* _AVAILABLE RECORDS_:

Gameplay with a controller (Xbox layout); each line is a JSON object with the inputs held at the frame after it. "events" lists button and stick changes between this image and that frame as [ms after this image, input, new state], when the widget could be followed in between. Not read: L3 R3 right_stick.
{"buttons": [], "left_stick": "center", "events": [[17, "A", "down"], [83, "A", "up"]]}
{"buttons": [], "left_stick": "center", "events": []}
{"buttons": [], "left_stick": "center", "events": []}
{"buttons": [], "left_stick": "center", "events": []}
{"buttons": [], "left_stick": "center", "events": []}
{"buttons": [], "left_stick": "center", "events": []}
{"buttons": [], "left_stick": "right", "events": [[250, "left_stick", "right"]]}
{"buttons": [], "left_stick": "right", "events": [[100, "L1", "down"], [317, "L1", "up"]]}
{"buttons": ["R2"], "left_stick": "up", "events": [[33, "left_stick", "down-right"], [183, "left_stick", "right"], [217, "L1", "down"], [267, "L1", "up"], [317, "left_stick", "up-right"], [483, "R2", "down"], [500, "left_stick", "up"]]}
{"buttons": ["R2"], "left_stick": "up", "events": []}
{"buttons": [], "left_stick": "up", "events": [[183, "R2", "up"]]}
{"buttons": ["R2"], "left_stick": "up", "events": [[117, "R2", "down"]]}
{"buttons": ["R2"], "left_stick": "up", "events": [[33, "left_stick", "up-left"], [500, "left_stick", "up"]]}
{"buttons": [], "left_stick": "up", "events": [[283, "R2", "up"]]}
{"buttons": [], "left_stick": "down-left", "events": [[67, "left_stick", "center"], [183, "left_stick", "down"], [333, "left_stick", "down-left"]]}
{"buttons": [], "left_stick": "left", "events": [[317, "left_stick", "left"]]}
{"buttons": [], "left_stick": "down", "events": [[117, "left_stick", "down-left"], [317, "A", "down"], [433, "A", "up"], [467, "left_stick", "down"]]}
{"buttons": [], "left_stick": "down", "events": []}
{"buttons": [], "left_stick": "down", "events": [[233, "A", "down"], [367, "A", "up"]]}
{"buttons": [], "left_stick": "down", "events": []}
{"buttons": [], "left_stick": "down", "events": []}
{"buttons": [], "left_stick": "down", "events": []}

* _WORK REQUEST_: Please say how many lines in the entries hold the string "down". Give only the number.

* _ANSWER TO THIS TASK_: 11